The Belgian Official Gazette (Belgisch Staatsblad, Moniteur belge, Belgisches Staatsblatt) is the official journal or gazette of the Kingdom of Belgium. It is where the official publication of laws, royal decrees, decrees, ordinances, and official notices are published. The publication is handled by the Federal Public Service Justice.

==Content and history==
Any new law, or amendments thereto enacted by the government, enter into force only upon their publication in the Staatsblad/Moniteur. Other legal notices requiring public disclosure, such as the establishment of a business, are likewise published in this journal. In addition, it carries notices of Court mourning following the deaths of prominent figures, as well as announcements of official Court banquets, including transcripts of the speeches delivered on such occasions.

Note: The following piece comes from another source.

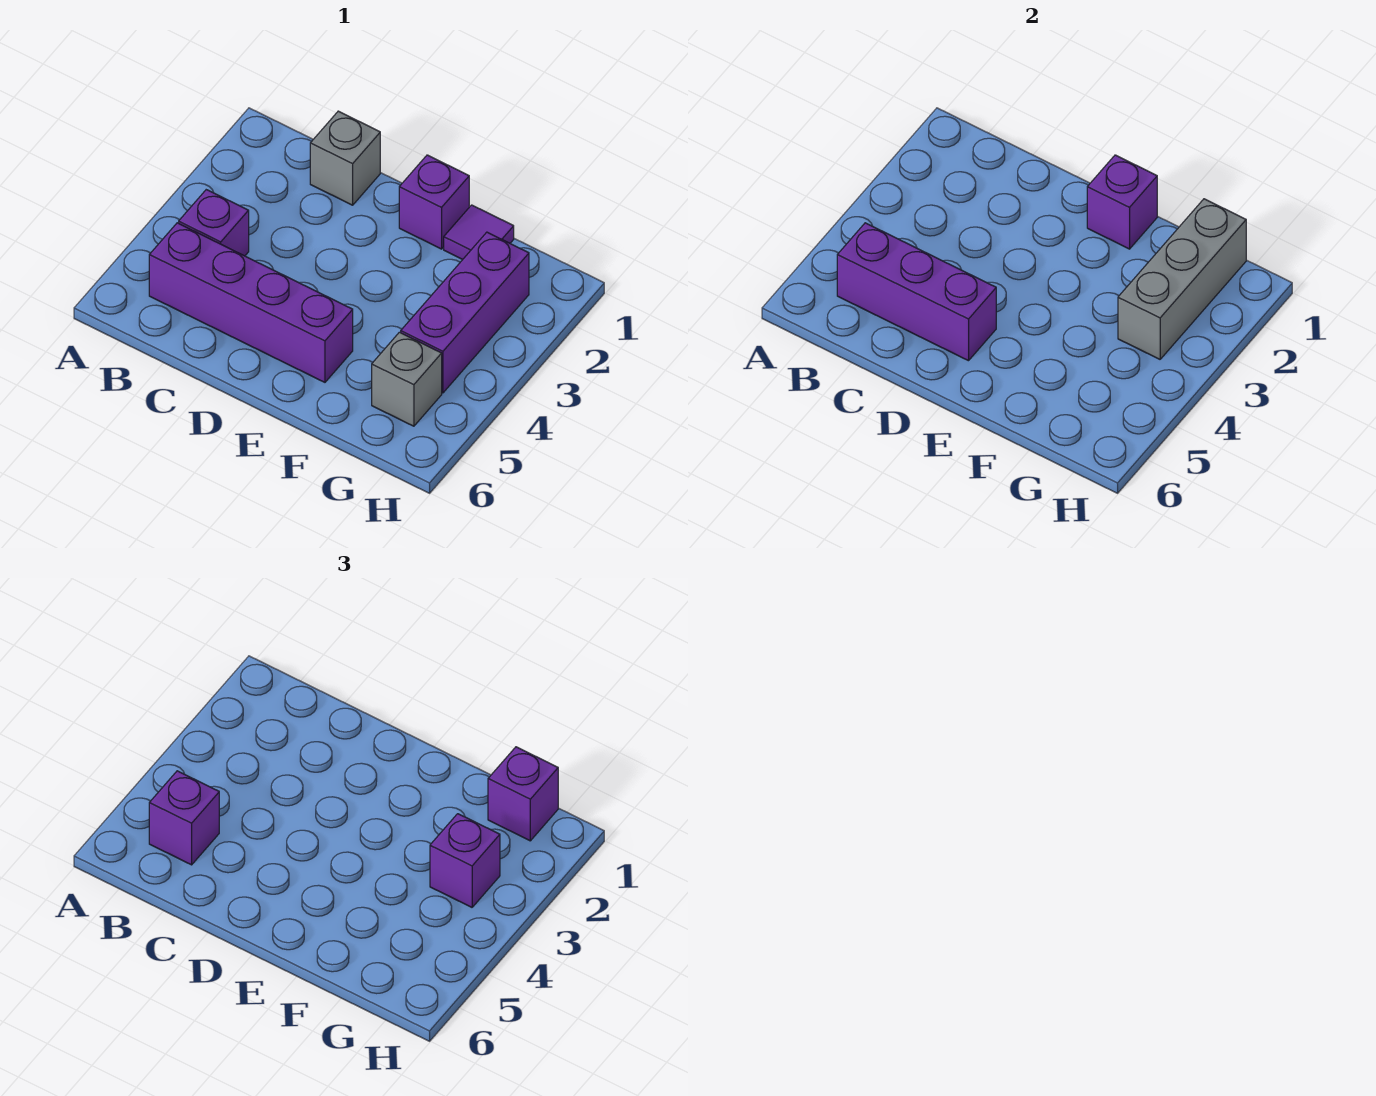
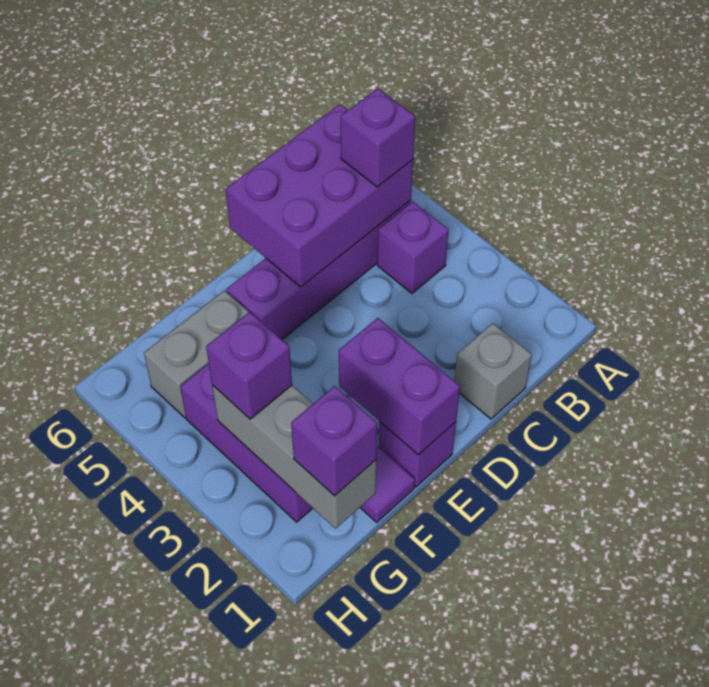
purple 1x3 brick [837,223,996,361] -> purple 2x3 brick [226,104,413,287]
purple 1x1 brick [1087,155,1157,249] -> purple 1x2 brick [339,318,460,455]
grey 1x1 brick [372,332,442,426] -> grey 1x2 brick [144,290,249,418]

The journal was established on 16 June 1831. During World War II, the journal continued to be published domestically. At the same time, a separate publication bearing the same title was issued by the Belgian government in exile; however, it had no legal effect within German-occupied Belgium. After occupation ended, both were considered valid historical continuations of the prewar journal. To distinguish between the two, the version issued by the government in exile is retrospectively referred to as Belgian Official Journal (Exile Government).

In 2003, the printed edition of the Staatsblad/Moniteur was discontinued for cost-saving reasons and replaced by an electronic version made publicly accessible on the Internet. Nevertheless, three copies of each issue continue to be printed: one for the Royal Library, one for the Senate, and one for the Chamber of Representatives.